His career goal: ’I would love Ryan Seacrest’s job’
It was three years ago when a
then-16-year-old Jeffrey Wisenbaugh sat in front of his family computer
and discovered the do-it-yourself broadcasting site YouTube. Now, he’s
the winner of a Michigan Emmy, presented by the Michigan chapter of the
National Academy of Television Arts and Sciences.
Wisenbaugh’s charismatic, informative
narrative style won him his first Michigan Emmy in the category of
On–Camera Talent: Performer/Narrator for a compilation of segments
titled “He Thinks He’s Funny.”
The video was put together after Wisenbaugh sorted through a year’s worth of work to compose a 6-minute compilation reel.
Wisenbaugh’s progression from YouTube
video blogger to MSUToday segment correspondent can clearly be seen,
said co-worker and mentor Jim Peck, host of MSUToday and a Big Ten
Network executive producer and director of university photography and
“I think that the same things we enjoy
about his work, the judges saw that,” Peck said. “It’s fresher than a
lot of the stuff that’s out there.”
Wisenbaugh, who is preparing for his
junior year at Michigan State University as a psychology major, began
his television career known as “Kool Jeffrey” on the YouTube circuit.
“I was trying to be funny, but watching
(my first videos) back, it’s just an awkward 8-minute mess of me just
talking and being awkward with braces,” he said. “After awhile, Kool
Jeffrey came out of it.”
As a freshman, Wisenbaugh was hired by
MSUToday to produce segments based around the student lifestyle and
experience on MSU’s campus.
With his segments airing online, as well
as the on the Big Ten Network, Wisenbaugh began to make his own mark on
MSU with his interesting style of storytelling — a combination of loose
reporting and lots of personality.
Wisenbaugh credits his on-camera style to
such YouTube sensations as Michael Buckley.
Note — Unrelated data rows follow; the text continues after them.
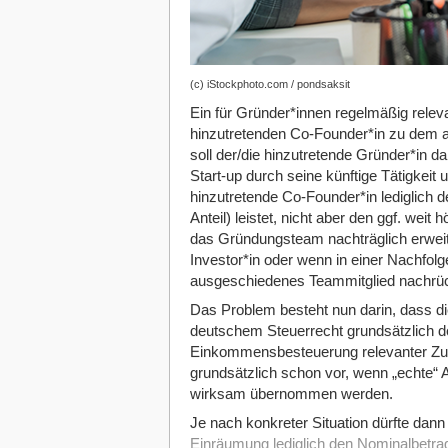
(c) iStockphoto.com / pondsaksit
Ein für Gründer*innen regelmäßig releva
hinzutretenden Co-Founder*in zu dem a
soll der/die hinzutretende Gründer*in 
Start-up durch seine künftige Tätigkeit 
hinzutretende Co-Founder*in lediglich d
Anteil) leistet, nicht aber den ggf. wei
das Gründungsteam nachträglich erweiter
Investor*in oder wenn in einer Nachfolge
ausgeschiedenes Teammitglied nachrüc
Das Problem besteht nun darin, dass di
deutschem Steuerrecht grundsätzlich de
Einkommensbesteuerung relevanter Zufl
grundsätzlich schon vor, wenn „echte“ An
wirksam übernommen werden.
Je nach konkreter Situation dürfte dann 
Einräumung lediglich den Nominalbetrag 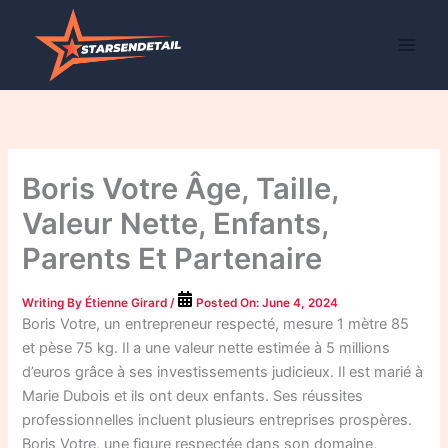
Skip
to
content
Boris Votre Âge, Taille,
Valeur Nette, Enfants,
Parents Et Partenaire
Writing By
Étienne Girard
/
Posted On:
June 4, 2024
Boris Votre, un entrepreneur respecté, mesure 1 mètre 85
et pèse 75 kg. Il a une valeur nette estimée à 5 millions
d’euros grâce à ses investissements judicieux. Il est marié à
Marie Dubois et ils ont deux enfants. Ses réussites
professionnelles incluent plusieurs entreprises prospères.
Boris Votre, une figure respectée dans son domaine,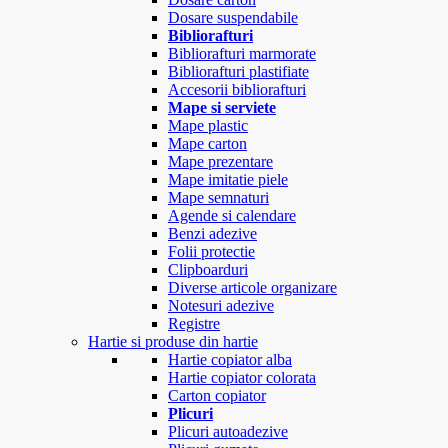
Dosare suspendabile
Bibliorafturi
Bibliorafturi marmorate
Bibliorafturi plastifiate
Accesorii bibliorafturi
Mape si serviete
Mape plastic
Mape carton
Mape prezentare
Mape imitatie piele
Mape semnaturi
Agende si calendare
Benzi adezive
Folii protectie
Clipboarduri
Diverse articole organizare
Notesuri adezive
Registre
Hartie si produse din hartie
Hartie copiator alba
Hartie copiator colorata
Carton copiator
Plicuri
Plicuri autoadezive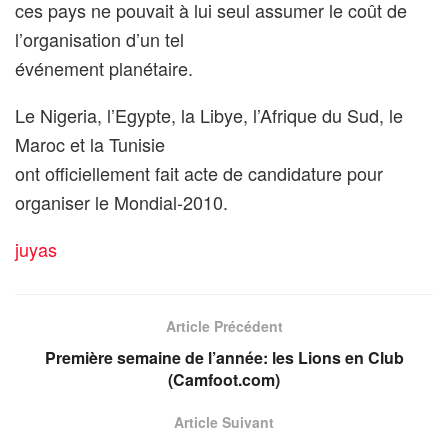
ces pays ne pouvait à lui seul assumer le coût de
l’organisation d’un tel
événement planétaire.
Le Nigeria, l’Egypte, la Libye, l’Afrique du Sud, le
Maroc et la Tunisie
ont officiellement fait acte de candidature pour
organiser le Mondial-2010.
juyas
Article Précédent
Première semaine de l’année: les Lions en Club
(Camfoot.com)
Article Suivant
He says everything just
somewhat developed and fell into place over time.
wasn’t planned,” Wisenbaugh said. “’So in three years, I’m going to try
to get on TV and win a Michigan Emmy’ — but it kind of happened.”
The win might not have been planned, but Peck saw potential in Wisenbaugh from the beginning, he said.
“I thought it was terrific,” Peck said. “Being a student and winning in a professional category against people that have spent their careers doing this is awesome.”
Wisenbaugh plans to finish his degree in
psychology and pursue his love of the entertainment industry by becoming
a television show host, he said.
“I would love Ryan Seacrest’s job,” Wisenbaugh said. “My passion is in the entertainment industry, and I hope to create a career out of it.”